Eston station was located on Station Road off Eston High Street. It gave direct access to the centre of the old hamlet of Eston and the mining community of California (also called South Eston). It opened on 1 January 1902 and station consisted of a single platform with a modest one-storey wooden station building and a coal depot behind. By 1911 it served a population of 28,095 people. Goods traffic was dominated by bricks, of which 6,416 tons were transported in that year.

However, the station was not heavily used by passengers. The number of tickets issued in 1911 was only 46,732 (about 128 a day). By 1925 there were only four trains per day each way, with a fifth on Saturdays, taking about 15 minutes to travel to and from Middlesbrough. The passenger service was withdrawn on 11 March 1929 and replaced with a bus, but the station remained open for goods until 3 October 1966.
....
● Problems and tasks
a) Answer these questions from the Eston station text:
(i) On what date did the station open?
(ii) How many tons of bricks were carried in 1911?
(iii) On what date was the passenger service withdrawn, and what replaced it?
b) Resume the Eston station text after its last sentence.

● Available data
....
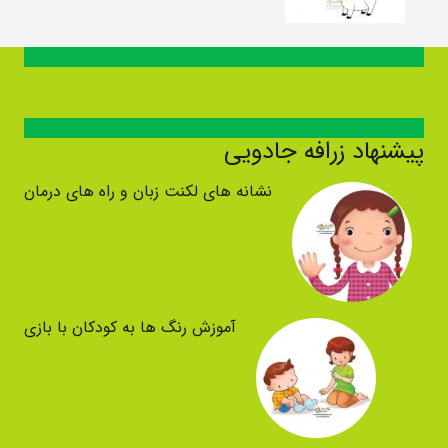
پیشنهاد زرافه جادویی
نشانه های لکنت زبان و راه های درمان
آموزش رنگ ها به کودکان با بازی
....
● Answer section
a)
(i) 1 January 1902
(ii) 6,416 tons
(iii) 11 March 1929; a bus replaced it.

b)
Nothing now remains of Eston station and its site is now occupied by modern housing. The trackbed of the spur from the Normanby Branch has been made into a footpath and can be walked from the site of the old level crossing at Flatts Lane to Station Road in Eston. The Normanby Branch itself is also now a footpath, the South Bank Walkway, which links Flatts Lane Country Park to South Bank. The station is commemorated by a small locomotive-shaped planter with an information board, installed in 2010 near the old level crossing by the Eston Residents Association.